Efremov mounted more than 50 solo exhibitions and participated in approximately 100 group exhibitions in Macedonia and abroad. The biographical chronology in the 2025 retrospective catalogue lists the following solo exhibitions:

- 1954 — Štip
- 1961 — Štip, National Museum
- 1965 — Štip, Adult Education Centre
- 1966 — Skopje, Cultural and Information Centre
- 1967 — Strumica, Adult Education Centre
- 1969 — Skopje, Cultural and Information Centre; Kumanovo, Art Gallery
- 1971 — Štip, Adult Education Centre
- 1972 — Skopje, Art Gallery
- 1981 — Štip, MK Astibo
- 1982 — Skopje, Makpetrol
- 1984 — Skopje, Art Gallery
- 1985 — Kavadarci, Museum-Gallery; Štip, Cultural Centre
- 1986 — Skopje, Cultural and Information Centre; Ljubljana, Gallery Komerc; Paris, Galerie E. Sandoz
- 1987 — Ohrid, Struga and Bitola
- 1996 — Skopje, MILS
- 2001 — Štip, Bezisten Gallery
- 2003 — Skopje, Cultural and Information Centre, retrospective exhibition
- 2025 — Skopje, National Gallery of the Republic of North Macedonia, retrospective exhibition

He took part in group exhibitions in Novi Sad, Slovenj Gradec, Ankara, Istanbul, Iași, Piatra Neamț, Ferrara, Belgrade, Rome, Tuzla, Banja Luka, Cetinje, Skopje, Strumica, Zrenjanin, Pristina, Paris, Požarevac and Gornji Milanovac, among other places.

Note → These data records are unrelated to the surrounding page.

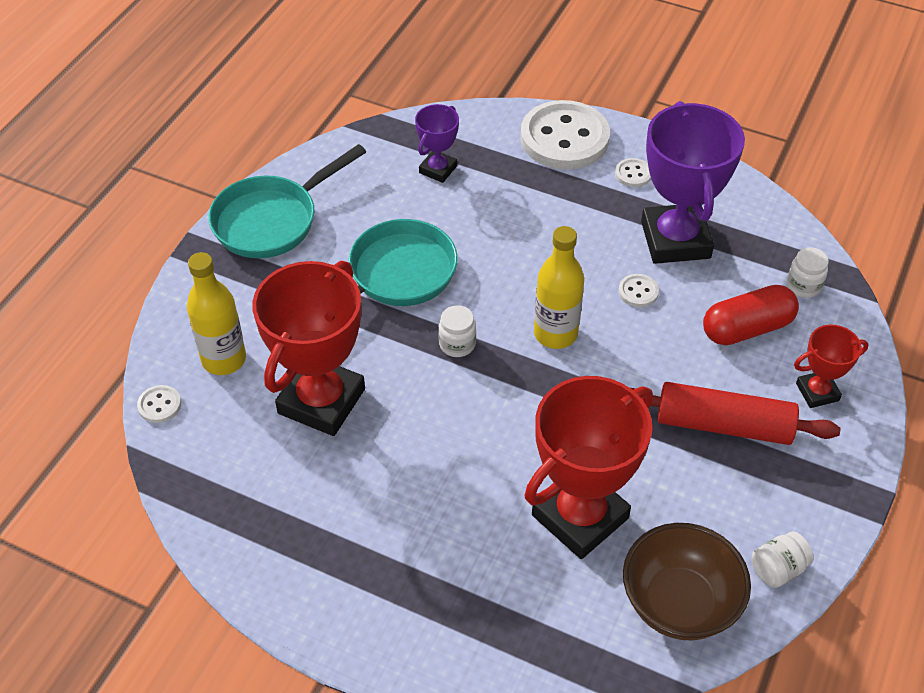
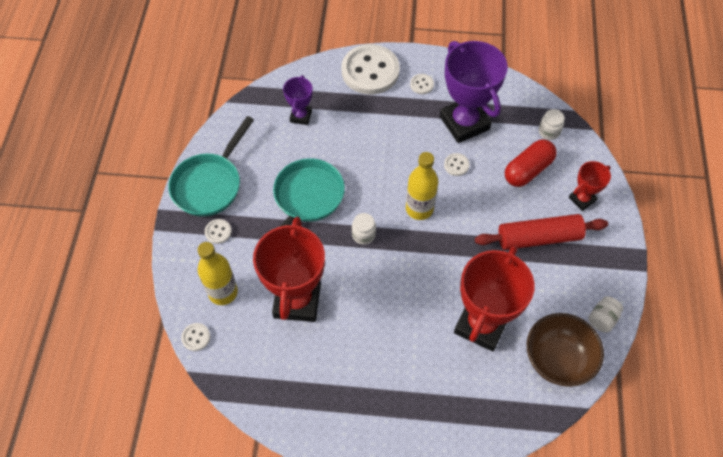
camera: 20 degrees left, 10 degrees up
none -> white button [205,219,232,244]

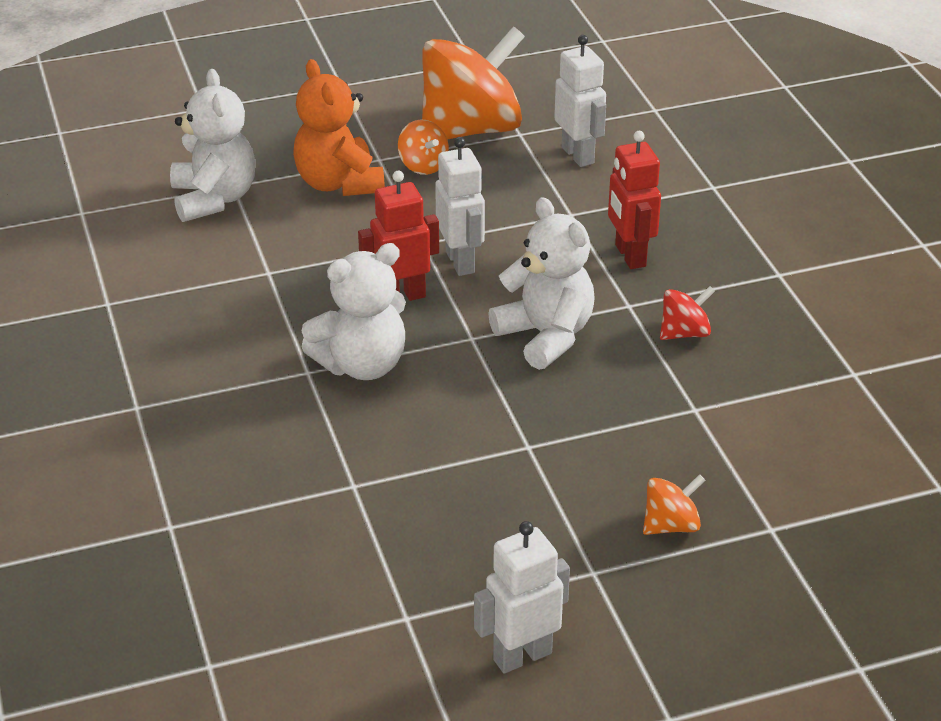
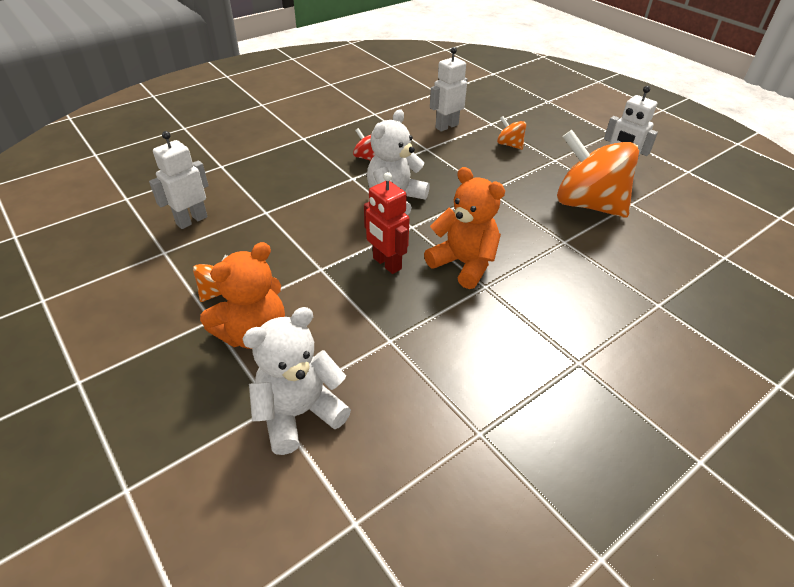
camera: 110 degrees left, 5 degrees up
white teddy bear [301,243,406,380] -> orange teddy bear [424,167,505,289]
orange spinning top [422,26,525,140] -> orange spinning top moved to [557,130,639,218]
white robot [435,137,485,276] -> white robot moved to [430,47,468,132]
red robot [608,131,661,269] -> none

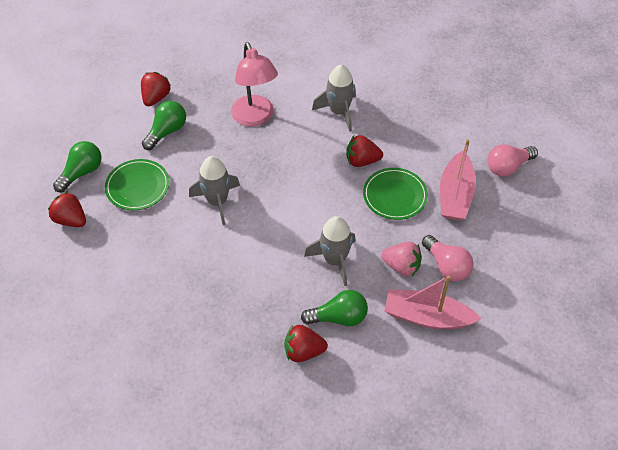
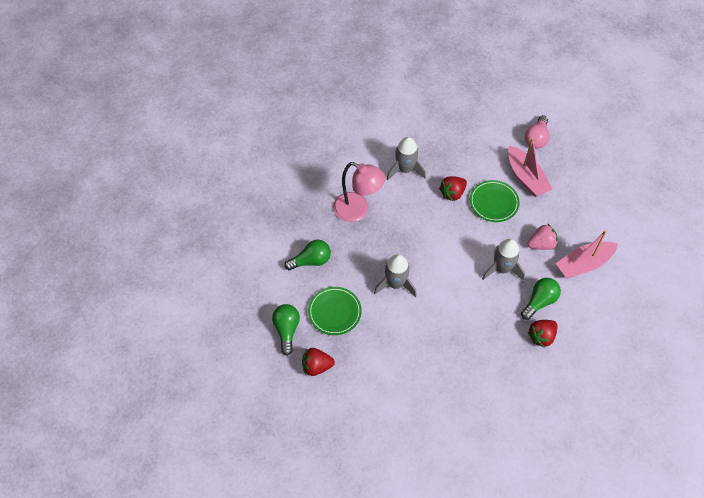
camera: 40 degrees left, 5 degrees up
red strawberry [141,72,171,106] -> none
green light bulb [142,101,186,150] -> green light bulb turned 75 degrees clockwise [284,240,331,271]
pink light bulb [422,235,474,281] -> none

During a stay in Paris in 1986, he held a solo exhibition at a gallery in the city. In 1996, as president of DLUM, he participated in a presentation of Macedonian artists at the Cité internationale des arts in Paris.

=== Between Reality and Dreams retrospective ===

The retrospective exhibition Between Reality and Dreams opened at the Daut Pasha Hamam in Skopje on 25 December 2025 and remained on display in January 2026. It was curated by Gorančo Gjorgjievski, and the accompanying monographic study was written by Professor Vladimir Velichkovski.

The exhibition catalogue was published by the National Gallery of the Republic of North Macedonia and edited by Ali Sinani, in a print run of 300 copies. Its photographs were produced by Toše Ristov and Igor Vasilev, and it was published in Macedonian, Albanian and English.

== Awards and honours ==

- Eighth of November Award of the Assembly of the Municipality of Štip
- Lazar Ličenoski Award of DLUM
- Kliment Ohridski Award of the National and University Library and DLUM
- Second prize for portraiture at an exhibition in Tuzla, awarded for a portrait of Josip Broz Tito

== Collections and representation ==

Efremov's works are held by the National Gallery of the Republic of North Macedonia, the Museum of Contemporary Art in Skopje, the Art Gallery in Kumanovo, and the Institute and Museum in Štip. His works are also held in private collections in Skopje, Belgrade, Zagreb, Sarajevo, Ljubljana, Paris, London, Stockholm, Bern and Zürich.

The National Gallery holds Mannequins, Mediocres and Sacred Remains (1969–1970), while Pavel Shatev Leaves the Burning Ship Guadalquivir was exhibited at the Museum of the Macedonian Struggle in Skopje.

Efremov was included in reference publications including Who's Who in Yugoslavia, the Likovna enciklopedija Jugoslavije, and Boris Petkovski's study Contemporary Macedonian Painting.

== Poetry and art writing ==

In addition to his visual art, Efremov wrote poetry. He published the collections:

- Okovano oko (Оковано око; Shackled Eye, 1994)
- Lačoozar (Лачоозар, 2001)

The collections drew on Biblical motifs and were illustrated with the artist's own vignette drawings. He also published art essays, reviews and catalogue texts in Razgledi, Sovremenost and Delo.